John C[ornelius] Hogeboom to MVB, 14 March [1803]


Dear Martin

Yours of the 11th Ultimo I received a few [. . .] after its date, But have had very little leisure [. . .] since otherwise I should have wrote you bef[ore] and even now I have really no time to writ[e] more than a few lines.

I am extreemely happy to see from the g[e]neral tenure of your Letter ^that^ you give an[. . .] convincing proff of your truly republican [prin]ciples, and that you have independence enough and are willing to determinee between ^the^ propriety and impropriety of ^the^ political conduct of any Man.

From the last Paragraph of your Letter I expected that some thing of importance in NYork would have transpired before this time, of which you promised to inform me, but from the circumstance of not hearing from you I concluded that nothing of importance has occurred.
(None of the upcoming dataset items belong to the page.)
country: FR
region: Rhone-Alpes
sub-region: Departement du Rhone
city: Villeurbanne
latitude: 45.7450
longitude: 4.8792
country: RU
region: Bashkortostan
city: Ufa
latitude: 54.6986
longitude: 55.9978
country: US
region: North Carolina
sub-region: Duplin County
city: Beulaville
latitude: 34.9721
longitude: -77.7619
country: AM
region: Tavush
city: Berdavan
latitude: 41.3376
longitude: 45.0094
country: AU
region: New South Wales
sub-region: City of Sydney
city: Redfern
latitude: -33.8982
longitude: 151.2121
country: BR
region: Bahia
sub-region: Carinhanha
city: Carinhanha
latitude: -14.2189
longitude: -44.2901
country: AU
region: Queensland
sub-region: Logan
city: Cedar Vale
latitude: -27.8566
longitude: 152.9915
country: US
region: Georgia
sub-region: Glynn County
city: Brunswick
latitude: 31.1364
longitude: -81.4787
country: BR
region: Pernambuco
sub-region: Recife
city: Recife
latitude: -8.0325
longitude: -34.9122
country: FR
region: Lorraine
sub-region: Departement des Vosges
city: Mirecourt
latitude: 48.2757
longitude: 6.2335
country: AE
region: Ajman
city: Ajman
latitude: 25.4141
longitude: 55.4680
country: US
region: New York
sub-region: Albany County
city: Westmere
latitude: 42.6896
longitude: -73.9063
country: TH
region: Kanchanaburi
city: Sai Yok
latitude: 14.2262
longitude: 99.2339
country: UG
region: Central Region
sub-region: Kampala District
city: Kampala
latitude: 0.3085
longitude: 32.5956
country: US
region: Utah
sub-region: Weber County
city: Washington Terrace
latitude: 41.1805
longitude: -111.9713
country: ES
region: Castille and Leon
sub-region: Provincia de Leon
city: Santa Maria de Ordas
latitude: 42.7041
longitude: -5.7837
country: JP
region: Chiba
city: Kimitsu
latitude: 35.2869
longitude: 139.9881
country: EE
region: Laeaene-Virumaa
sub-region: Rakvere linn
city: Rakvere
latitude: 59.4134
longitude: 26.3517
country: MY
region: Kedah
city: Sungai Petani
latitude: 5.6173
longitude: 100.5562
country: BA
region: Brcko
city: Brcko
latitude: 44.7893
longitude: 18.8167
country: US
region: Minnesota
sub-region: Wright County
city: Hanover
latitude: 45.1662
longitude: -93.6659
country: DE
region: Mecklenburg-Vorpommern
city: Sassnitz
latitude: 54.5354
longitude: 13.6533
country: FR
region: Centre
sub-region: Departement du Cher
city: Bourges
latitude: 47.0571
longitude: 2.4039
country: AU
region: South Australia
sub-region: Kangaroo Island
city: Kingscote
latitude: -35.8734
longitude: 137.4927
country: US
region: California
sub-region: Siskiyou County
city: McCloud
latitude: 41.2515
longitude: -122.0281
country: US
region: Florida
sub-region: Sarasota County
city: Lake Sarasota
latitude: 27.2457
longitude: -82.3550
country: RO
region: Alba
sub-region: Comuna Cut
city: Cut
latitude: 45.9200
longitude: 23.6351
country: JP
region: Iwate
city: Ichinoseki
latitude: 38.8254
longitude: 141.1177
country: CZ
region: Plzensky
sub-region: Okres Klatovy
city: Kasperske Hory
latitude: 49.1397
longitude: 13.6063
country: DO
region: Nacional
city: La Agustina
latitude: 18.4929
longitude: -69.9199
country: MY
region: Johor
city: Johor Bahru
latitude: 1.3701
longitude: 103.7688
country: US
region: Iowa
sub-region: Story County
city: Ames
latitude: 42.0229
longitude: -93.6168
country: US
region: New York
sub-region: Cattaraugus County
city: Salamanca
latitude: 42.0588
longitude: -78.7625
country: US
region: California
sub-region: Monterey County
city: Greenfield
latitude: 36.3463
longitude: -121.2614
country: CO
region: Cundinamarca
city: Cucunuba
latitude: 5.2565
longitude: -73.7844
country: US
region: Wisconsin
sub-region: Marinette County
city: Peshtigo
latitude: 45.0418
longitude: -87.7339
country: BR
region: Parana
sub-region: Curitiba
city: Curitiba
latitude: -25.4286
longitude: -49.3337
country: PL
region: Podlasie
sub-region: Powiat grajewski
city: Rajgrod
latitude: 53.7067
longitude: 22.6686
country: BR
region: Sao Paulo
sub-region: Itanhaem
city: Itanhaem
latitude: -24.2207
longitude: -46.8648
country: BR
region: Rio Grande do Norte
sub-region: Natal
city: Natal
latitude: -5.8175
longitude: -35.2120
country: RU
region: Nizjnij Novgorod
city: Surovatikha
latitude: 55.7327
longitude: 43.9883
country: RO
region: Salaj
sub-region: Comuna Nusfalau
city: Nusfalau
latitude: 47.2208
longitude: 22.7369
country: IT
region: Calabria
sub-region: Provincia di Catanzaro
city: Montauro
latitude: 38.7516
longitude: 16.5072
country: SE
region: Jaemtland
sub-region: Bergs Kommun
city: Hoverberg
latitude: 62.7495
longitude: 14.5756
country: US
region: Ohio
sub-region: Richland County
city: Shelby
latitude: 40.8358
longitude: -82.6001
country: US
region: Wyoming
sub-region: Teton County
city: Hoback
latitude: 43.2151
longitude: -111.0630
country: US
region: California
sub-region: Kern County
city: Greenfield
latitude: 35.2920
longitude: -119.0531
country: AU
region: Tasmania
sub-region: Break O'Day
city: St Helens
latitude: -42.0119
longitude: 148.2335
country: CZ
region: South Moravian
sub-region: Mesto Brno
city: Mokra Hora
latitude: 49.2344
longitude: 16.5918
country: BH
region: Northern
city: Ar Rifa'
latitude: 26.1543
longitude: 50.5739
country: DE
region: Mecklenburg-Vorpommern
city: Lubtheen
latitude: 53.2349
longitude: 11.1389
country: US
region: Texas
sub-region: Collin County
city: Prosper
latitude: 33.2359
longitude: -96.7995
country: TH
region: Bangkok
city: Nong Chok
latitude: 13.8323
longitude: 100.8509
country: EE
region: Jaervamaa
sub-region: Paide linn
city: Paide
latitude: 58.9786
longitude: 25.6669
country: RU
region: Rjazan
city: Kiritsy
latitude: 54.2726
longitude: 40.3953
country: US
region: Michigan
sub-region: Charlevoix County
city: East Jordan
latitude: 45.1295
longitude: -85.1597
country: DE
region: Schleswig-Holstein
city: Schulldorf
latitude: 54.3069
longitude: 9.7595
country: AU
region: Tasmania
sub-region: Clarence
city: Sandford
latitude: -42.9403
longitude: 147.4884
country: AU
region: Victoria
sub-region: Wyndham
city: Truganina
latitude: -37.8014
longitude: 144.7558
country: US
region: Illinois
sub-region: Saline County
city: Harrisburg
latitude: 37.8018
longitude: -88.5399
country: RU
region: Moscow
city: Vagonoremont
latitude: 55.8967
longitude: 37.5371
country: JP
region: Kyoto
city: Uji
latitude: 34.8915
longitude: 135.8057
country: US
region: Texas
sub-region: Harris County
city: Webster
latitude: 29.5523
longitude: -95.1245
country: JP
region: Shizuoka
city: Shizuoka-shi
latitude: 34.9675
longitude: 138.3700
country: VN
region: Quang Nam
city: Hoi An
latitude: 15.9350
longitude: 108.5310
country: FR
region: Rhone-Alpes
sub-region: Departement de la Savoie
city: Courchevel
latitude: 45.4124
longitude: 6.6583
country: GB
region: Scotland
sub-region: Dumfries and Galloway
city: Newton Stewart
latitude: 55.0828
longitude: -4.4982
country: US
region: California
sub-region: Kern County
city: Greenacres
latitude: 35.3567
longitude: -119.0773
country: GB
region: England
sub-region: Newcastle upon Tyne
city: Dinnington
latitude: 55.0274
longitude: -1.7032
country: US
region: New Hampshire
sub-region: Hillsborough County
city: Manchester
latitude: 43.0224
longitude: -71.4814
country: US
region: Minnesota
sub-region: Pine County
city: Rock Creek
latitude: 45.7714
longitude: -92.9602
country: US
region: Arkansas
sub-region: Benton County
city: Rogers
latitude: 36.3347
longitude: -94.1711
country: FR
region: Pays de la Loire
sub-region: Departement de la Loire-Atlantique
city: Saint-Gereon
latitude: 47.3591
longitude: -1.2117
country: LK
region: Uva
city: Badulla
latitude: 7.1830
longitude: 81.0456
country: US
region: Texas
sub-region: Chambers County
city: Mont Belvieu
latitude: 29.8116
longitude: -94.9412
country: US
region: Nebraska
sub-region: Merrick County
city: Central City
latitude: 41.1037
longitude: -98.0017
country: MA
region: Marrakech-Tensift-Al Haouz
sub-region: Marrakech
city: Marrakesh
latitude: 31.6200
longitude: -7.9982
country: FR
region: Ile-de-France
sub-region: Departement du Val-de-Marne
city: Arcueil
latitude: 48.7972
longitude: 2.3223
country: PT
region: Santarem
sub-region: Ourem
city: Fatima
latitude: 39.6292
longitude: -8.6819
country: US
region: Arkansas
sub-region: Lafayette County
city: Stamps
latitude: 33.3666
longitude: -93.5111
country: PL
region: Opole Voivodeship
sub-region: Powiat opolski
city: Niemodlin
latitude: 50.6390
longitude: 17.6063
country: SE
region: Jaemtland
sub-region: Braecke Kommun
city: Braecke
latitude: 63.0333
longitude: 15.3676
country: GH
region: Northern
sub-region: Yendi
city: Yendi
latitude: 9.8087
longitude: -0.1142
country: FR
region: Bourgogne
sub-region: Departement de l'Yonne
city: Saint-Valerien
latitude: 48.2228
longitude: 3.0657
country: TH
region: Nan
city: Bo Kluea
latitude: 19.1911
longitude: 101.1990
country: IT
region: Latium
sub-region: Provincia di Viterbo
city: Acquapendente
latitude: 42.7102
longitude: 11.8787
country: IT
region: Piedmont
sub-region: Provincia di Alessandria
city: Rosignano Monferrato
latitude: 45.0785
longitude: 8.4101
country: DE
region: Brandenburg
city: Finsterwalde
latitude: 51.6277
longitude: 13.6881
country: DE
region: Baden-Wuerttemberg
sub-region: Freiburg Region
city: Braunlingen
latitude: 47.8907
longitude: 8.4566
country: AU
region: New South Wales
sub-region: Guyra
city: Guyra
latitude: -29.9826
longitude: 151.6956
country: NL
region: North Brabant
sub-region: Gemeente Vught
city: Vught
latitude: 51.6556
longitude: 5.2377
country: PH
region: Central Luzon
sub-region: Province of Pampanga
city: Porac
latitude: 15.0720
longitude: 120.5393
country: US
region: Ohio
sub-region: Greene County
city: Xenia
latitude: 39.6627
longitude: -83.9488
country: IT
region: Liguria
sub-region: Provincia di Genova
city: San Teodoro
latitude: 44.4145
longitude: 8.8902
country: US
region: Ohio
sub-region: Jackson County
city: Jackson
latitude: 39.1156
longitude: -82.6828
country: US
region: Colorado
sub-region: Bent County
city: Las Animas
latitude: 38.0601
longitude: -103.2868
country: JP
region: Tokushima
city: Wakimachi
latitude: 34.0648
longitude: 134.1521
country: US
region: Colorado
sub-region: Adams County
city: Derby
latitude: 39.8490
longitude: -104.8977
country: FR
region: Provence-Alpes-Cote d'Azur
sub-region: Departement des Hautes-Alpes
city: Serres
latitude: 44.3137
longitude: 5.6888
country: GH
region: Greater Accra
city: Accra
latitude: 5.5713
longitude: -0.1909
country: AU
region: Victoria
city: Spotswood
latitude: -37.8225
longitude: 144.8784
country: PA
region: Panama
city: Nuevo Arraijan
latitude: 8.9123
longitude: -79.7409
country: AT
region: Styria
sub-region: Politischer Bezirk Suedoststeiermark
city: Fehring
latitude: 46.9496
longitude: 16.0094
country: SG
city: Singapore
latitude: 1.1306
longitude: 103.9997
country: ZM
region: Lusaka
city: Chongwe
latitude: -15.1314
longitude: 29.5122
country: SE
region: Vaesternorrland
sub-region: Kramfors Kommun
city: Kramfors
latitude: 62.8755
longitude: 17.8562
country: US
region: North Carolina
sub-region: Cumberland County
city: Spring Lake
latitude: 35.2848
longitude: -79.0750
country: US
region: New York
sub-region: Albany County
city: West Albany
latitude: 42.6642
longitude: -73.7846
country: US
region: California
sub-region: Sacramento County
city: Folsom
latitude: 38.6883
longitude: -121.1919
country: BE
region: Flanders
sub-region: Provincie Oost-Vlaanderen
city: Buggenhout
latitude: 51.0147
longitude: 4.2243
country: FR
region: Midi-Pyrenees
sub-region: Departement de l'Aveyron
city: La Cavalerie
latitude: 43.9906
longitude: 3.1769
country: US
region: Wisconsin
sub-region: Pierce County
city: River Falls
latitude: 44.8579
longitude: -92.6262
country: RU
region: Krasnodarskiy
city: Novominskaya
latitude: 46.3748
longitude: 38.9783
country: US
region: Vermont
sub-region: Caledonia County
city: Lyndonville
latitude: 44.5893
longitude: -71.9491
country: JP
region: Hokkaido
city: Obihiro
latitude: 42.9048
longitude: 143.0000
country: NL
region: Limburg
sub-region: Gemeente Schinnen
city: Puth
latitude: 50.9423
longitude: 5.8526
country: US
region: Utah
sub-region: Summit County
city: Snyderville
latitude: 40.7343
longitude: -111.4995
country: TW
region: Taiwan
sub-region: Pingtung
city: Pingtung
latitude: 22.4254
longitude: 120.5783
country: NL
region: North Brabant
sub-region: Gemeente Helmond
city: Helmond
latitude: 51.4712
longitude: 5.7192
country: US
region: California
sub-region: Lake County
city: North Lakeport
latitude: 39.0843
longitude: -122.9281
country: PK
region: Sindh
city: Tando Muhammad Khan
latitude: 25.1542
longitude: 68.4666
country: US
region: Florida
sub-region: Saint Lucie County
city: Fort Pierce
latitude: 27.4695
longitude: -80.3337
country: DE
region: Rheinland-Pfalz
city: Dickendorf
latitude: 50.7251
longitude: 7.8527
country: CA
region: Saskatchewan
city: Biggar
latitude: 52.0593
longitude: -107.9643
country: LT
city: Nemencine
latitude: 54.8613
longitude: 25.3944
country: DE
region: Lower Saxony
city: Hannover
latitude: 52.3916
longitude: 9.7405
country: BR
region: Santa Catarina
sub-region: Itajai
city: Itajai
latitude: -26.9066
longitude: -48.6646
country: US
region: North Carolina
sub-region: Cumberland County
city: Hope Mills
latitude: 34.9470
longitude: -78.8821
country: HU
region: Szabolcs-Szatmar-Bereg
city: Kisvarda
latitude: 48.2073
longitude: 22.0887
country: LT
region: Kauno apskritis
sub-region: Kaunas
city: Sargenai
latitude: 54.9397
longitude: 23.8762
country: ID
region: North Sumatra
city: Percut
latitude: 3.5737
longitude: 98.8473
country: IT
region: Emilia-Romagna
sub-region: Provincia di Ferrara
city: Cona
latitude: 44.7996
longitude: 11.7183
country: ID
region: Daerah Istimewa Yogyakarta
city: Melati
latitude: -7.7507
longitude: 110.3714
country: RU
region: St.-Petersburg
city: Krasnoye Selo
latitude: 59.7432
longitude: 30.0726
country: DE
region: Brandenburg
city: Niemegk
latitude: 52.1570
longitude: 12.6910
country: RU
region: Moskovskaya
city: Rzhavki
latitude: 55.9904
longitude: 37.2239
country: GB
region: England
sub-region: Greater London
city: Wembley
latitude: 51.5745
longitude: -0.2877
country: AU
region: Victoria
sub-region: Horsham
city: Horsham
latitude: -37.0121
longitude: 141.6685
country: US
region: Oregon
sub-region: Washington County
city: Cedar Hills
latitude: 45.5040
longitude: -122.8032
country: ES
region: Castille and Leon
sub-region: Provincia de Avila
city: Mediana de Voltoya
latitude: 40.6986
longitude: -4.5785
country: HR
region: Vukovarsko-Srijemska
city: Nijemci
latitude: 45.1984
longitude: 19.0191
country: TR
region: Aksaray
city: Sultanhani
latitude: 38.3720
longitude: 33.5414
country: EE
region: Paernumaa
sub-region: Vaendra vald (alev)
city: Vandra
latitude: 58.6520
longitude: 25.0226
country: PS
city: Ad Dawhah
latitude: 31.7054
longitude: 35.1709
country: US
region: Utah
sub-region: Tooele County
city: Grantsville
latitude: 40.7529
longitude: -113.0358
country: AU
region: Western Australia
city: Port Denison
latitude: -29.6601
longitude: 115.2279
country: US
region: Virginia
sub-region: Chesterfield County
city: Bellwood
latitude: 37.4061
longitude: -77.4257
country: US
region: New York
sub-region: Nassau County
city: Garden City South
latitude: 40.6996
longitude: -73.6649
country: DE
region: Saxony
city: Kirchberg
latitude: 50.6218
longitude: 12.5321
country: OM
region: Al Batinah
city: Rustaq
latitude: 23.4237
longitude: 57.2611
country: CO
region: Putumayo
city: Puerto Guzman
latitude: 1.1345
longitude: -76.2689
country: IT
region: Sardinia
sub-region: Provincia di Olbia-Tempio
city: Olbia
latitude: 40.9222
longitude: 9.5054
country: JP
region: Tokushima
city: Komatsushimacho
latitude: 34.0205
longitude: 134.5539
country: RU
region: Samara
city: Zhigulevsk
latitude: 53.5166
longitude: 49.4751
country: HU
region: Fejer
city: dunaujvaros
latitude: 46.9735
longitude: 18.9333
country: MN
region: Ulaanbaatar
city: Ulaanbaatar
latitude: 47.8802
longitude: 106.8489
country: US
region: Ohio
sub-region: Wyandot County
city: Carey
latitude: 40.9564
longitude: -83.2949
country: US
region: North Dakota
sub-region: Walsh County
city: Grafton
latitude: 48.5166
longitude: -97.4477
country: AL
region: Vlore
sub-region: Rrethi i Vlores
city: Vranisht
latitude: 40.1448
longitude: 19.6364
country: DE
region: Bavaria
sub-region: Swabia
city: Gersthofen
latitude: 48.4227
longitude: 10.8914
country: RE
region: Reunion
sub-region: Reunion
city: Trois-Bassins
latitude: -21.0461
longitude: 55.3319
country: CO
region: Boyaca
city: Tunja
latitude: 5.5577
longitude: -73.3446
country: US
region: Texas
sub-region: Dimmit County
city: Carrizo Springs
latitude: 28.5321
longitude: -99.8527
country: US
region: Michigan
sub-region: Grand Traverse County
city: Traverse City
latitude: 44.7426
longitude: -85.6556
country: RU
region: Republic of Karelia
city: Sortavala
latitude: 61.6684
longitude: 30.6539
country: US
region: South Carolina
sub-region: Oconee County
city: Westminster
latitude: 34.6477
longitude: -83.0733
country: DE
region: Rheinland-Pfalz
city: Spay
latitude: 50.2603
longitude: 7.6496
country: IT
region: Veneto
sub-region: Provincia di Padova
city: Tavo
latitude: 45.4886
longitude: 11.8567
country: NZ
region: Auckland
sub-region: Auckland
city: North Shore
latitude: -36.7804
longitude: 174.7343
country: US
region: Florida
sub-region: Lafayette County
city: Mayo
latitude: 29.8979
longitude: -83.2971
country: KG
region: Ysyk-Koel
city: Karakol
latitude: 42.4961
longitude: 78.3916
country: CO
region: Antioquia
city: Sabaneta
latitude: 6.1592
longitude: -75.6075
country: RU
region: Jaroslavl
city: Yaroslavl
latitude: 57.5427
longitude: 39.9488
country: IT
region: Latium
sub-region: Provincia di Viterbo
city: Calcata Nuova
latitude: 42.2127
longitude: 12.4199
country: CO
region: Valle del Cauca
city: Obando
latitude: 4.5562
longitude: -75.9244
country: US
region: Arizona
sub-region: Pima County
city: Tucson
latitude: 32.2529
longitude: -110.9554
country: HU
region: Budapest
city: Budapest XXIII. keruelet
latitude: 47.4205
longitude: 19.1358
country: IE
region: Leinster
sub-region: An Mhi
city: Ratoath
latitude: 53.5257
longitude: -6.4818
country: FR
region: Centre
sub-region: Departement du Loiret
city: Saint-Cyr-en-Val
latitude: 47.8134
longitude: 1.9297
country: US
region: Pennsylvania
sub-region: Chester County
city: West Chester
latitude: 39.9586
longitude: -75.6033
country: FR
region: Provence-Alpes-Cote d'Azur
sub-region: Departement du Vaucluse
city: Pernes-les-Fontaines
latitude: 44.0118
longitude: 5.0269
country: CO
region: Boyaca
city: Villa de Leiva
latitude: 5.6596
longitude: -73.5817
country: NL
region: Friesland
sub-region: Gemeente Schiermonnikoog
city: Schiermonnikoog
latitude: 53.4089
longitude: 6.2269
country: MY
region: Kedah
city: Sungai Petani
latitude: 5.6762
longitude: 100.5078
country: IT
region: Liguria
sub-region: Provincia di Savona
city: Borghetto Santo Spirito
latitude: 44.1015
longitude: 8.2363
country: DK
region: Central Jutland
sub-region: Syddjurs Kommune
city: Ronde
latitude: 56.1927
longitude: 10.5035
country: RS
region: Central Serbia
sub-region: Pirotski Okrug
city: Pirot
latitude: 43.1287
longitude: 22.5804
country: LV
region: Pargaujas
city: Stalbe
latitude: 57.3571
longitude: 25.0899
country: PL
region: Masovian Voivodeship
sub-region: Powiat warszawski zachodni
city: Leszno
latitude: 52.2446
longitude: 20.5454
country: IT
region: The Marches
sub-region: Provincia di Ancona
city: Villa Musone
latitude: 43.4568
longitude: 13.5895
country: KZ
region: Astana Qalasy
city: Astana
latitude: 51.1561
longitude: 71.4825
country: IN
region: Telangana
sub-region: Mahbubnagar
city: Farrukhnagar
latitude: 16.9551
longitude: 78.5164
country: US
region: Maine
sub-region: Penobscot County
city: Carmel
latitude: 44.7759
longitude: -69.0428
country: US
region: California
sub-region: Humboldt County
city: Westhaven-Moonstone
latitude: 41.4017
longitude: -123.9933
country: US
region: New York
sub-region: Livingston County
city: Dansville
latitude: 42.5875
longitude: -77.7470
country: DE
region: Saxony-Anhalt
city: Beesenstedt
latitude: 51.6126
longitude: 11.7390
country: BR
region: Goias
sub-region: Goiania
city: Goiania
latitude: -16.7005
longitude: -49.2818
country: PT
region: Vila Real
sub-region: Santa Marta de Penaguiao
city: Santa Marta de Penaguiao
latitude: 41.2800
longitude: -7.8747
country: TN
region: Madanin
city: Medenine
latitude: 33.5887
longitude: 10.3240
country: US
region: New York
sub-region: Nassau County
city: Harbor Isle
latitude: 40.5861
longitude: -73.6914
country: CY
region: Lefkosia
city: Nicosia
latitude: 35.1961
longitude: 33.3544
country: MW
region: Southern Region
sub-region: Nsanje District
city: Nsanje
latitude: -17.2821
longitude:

With respect to Col: Burr I can only say that I extreemely regret that his conduct has been such as to losse the confidence of the Republicans generally; At first I was in hopes that the business would have terminated favorably to him, my reasons for wishing this was, the exalted opinion I had of his Talents and Republican principles and ^another reason^ as you say “that by amputating one of its Limbs the Vital parts might be destroyed” however, I must say that I am convinced his conduct has been improper, I could wish it was in my power to judge otherwise.

Nothing of great importance has lately transpired in the Legislature; The Bill for equallising and increasing the Wards in NYork (you no doubt have heard sometime before this) has passed, which in my opinion is just and will have a good effect there. A Bill for extending the right of Suffrage for the election of Charter Officers in NYork is before the Assembly, what the fate of it will be I know not; All the NYork Members (excepting one) I understand are for extending it only to those who rent Tenements of the yearly value of fifty ^twenty five^ dollars; to this there appears considerable objections by several of the Country Members who say, why should not persons who vote for Members of Assembly & Congress also vote for Charter officers; for my own part I have [. . .] doubts as to the constituneal right of [. . .] [legis]lature to interfere, but if they do at [. . .] clearly of opinion they ought to extend it to those who rent Tenements of the yearly value of five dollars.

The Application for the exchange Bank in NYork will not be granted. A Bill for another Bank in this City has passed. The Senate and some Amendments are made to it by the Assembly, which I [. . .] will be agreed to by the Senate.

I enclose you a draft on M[. . .] for the accounts or Money I wrote [. . .] about. Excuse my errors & imperfec[tions]. I am in a hurry and write to a friend.


Yours sincerely,

John C. Hogeboom

B. You will observe on the back of each of the accounts and order signed by me for the payment of them; I have cashd Interest on them untill April 1798 so that there will be nearly four Years Interest to be cashd on them since if Mr Montanye has not collected them. If any of them should refuse to pay the Interest (which I do not think they will or ought to do) you must do the best you can and I shall be satisfied.